- [DATASET EXTRACT]
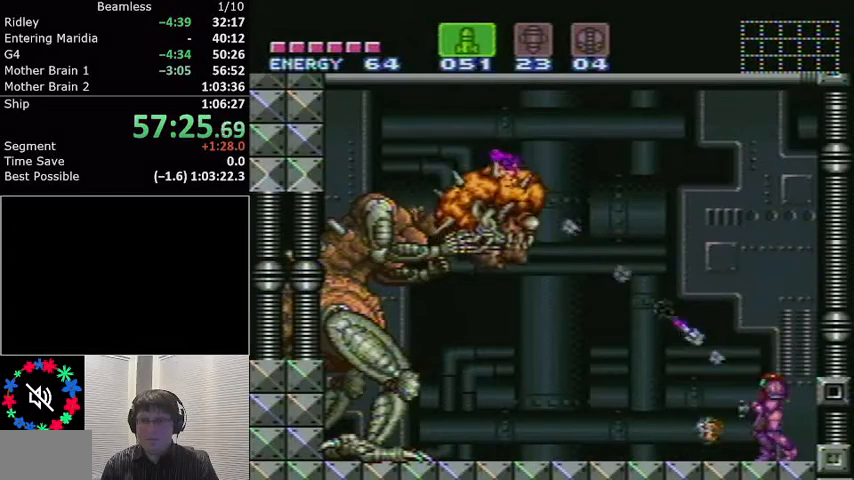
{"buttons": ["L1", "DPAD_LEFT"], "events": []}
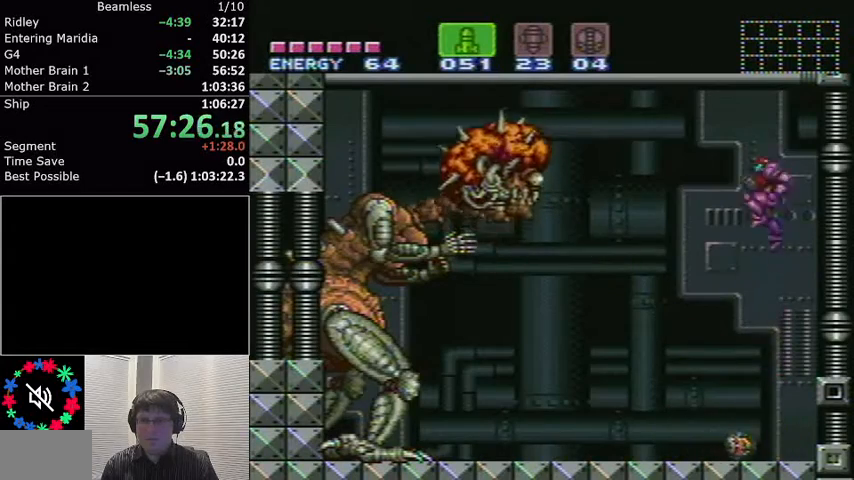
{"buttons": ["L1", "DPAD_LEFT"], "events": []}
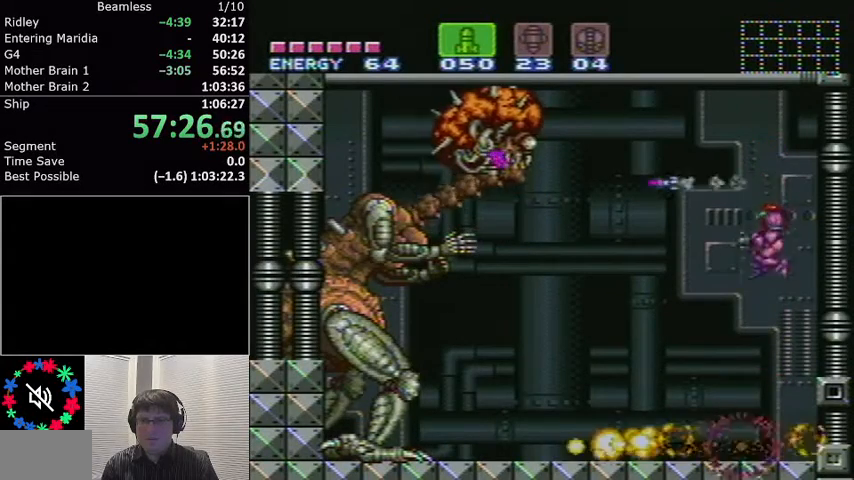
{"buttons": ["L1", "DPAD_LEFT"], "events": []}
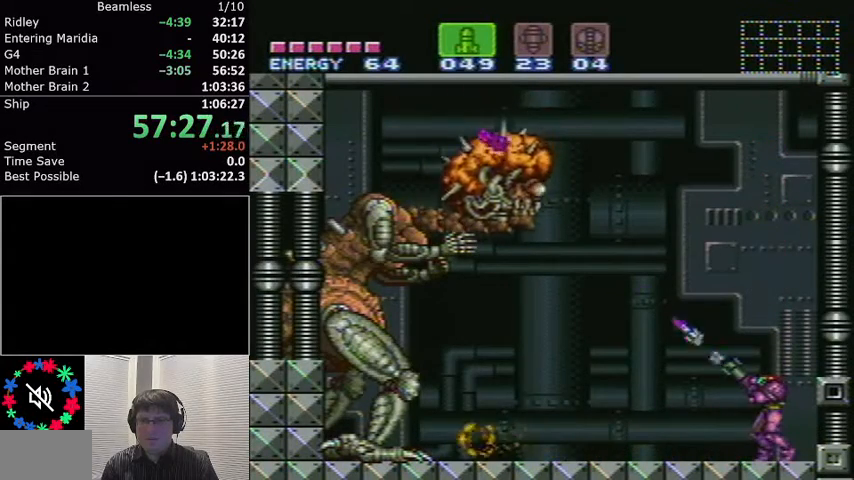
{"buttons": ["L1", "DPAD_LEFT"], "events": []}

- [INSTRUCTIONS TO FOLLOW] The aim is an exact repeat of the entire listing, stripped of pictures.

- [RESPONSE BELOW]
{"buttons": ["L1", "DPAD_LEFT"], "events": []}
{"buttons": ["L1", "DPAD_LEFT"], "events": []}
{"buttons": ["L1", "DPAD_LEFT"], "events": []}
{"buttons": ["L1", "DPAD_LEFT"], "events": []}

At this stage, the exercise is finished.